What are the effects of yesterday’s strike by French ticket inspectors – Italiavola & Travel

We have already explained on other occasions how the strike of French air traffic control operators impacts global European air traffic. Given the vastness of the French FIRs and the fact that when this happens, overflights are not authorized except for them to change route and fly over portions of the airspace of other neighboring countries compatibly in their regularity with the remaining available slot capacity.

Thanks to Eurocontrol data we can say that yesterday compared to April 18th, i.e. 7 days earlier:

Ryanair operated 3347 flights on 18 April and on the 25th there were 3023.

easyJet operated 1654 flights on 18 April and on the 25th there were 1434.

Lufthansa Group from 1270 on 18 April to 1210 on 25 April

Air France Group operated 1043 flights on 18 April and 475 on 25 April.

British Airways Group from 872 flights on 18 April to 826 on 25 April.

Vueling operated 641 flights on 18 April and on the 25th there were 563.

Swiss Group from 473 on 18 April to 462 on 25 April

Norwegian from 466 flights on April 18 to 419 on April 25.

Iberia Group from 414 on April 18 to 388 on April 25.

ITA Airways from 393 on 18 April to 375 on 25 April.

Air Nostrum from 248 on 18 April to 238 on 25 April.

Brussels Airlines were 178 on 18 April and 163 on 25 April.

Data from Eurocontrol statistics.

Just an example from yesterday for a Ryanair flight from Barcelona to Turin which, to be guaranteed, instead of the route that flies over Spain-France-Italy had to fly in the Spanish space then enter that of Algeria, then Italy. All for a flight that exceptionally lasted two hours and 18 minutes versus the classic one hour and thirteen minutes.

In the two images, on the left the one from April 25th and on the right the 23rd April.

In total it is 65 minutes more flight time. As a result of all these problems of the day, the plane arrived in Turin at 01:21 on 26 April instead of 22:20 on 25 April, 3 hours and 1 minute late.

But the scenario didn’t change on his return, he had to take the same route to return to his base in Barcelona in two hours and sixteen minutes versus the usual one hour and five minutes.
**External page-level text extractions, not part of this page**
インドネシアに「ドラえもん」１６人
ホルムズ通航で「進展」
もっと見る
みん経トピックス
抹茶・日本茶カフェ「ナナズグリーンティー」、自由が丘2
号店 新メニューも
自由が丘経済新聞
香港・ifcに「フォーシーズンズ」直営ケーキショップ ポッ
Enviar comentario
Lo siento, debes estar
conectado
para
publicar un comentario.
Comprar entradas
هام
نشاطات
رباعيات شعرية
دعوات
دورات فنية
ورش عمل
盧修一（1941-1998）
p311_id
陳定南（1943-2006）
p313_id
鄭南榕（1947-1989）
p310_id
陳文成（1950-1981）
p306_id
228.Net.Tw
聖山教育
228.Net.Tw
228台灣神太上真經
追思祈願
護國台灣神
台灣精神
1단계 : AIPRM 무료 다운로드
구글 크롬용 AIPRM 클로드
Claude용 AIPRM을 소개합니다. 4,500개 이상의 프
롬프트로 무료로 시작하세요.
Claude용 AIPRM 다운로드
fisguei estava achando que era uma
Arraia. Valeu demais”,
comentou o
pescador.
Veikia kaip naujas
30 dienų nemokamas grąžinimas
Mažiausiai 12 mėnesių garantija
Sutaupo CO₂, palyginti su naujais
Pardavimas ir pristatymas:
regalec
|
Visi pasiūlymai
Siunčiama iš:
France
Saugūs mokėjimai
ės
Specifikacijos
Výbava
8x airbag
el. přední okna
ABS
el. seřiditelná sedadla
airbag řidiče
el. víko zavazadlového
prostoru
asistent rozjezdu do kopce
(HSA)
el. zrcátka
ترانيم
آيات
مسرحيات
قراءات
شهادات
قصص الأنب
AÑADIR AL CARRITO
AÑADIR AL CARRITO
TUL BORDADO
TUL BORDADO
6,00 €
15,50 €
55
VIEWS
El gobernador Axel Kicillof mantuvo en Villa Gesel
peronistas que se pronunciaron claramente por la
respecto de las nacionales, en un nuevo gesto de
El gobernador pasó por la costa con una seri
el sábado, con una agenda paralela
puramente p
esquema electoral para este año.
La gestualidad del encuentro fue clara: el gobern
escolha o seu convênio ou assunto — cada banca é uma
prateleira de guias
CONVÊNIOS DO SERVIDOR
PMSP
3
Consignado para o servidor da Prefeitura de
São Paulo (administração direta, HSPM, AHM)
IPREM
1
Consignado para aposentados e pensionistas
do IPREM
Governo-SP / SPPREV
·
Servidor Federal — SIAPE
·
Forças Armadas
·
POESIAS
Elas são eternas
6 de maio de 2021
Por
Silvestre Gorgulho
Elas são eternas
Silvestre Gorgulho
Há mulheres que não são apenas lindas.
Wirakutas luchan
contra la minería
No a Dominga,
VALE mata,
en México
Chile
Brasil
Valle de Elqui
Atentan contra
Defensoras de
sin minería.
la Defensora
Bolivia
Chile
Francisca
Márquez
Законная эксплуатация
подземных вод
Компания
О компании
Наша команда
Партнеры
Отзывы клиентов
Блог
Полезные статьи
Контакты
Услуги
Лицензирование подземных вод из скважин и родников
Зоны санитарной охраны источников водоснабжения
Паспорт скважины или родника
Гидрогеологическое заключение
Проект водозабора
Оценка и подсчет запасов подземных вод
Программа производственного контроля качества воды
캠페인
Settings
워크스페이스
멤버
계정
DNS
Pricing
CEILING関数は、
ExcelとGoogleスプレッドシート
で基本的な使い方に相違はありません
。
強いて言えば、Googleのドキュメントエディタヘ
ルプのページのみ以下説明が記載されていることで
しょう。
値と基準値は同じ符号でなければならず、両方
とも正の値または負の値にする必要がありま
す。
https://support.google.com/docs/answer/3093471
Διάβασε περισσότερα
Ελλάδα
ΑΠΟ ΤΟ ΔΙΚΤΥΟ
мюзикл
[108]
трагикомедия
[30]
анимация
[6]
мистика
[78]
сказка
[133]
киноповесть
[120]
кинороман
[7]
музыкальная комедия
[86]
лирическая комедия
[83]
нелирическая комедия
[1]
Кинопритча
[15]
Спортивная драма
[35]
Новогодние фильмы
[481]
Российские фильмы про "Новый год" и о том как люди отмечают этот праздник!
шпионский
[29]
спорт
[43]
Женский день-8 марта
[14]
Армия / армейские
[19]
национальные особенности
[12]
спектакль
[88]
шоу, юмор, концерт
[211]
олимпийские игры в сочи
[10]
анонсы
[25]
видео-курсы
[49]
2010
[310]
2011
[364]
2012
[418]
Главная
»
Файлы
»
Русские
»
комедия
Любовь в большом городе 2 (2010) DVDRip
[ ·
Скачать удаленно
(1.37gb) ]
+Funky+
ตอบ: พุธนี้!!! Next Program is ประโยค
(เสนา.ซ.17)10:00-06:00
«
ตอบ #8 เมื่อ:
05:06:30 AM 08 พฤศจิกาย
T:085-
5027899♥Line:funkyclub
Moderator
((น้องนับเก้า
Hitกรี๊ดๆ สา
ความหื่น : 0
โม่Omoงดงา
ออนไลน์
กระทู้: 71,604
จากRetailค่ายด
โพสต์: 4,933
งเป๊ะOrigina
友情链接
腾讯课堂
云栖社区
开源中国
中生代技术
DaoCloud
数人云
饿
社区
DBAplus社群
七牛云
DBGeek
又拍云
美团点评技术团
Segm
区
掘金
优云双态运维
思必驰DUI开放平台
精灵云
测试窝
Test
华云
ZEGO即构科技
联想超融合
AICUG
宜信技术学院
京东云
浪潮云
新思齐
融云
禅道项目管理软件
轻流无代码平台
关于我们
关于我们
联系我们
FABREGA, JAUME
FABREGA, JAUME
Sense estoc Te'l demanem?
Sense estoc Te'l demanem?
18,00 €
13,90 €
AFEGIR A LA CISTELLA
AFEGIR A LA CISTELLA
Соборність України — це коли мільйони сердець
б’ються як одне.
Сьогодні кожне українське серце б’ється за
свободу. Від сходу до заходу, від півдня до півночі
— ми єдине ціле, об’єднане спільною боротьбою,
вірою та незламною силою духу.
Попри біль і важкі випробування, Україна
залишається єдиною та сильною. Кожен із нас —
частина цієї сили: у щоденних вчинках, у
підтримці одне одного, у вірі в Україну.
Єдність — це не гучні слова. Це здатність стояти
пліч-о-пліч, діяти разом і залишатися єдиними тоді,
During the day the same B737-8200 aircraft flew four times over French airspace on its routes from Barcelona to Naples first and return and then Prague and subsequent return. In all of them it flew the direct route, but was delayed due to the limited slots granted to the aircraft which caused delays to accumulate. So the recipe is “I’ll make you fly the same route, but I’ll make you be late”. Or “I’ll make you avoid my airspace”. In short, the result is that the plane in its eight routes, instead of finishing them at 00:20, ended the day at 4:34 with 4 hours and 14 minutes of delay and certainly an extra crew to use and at least two hours of flight and extra change to be added to the carrier’s operating results. Thousands and thousands of € more flown away.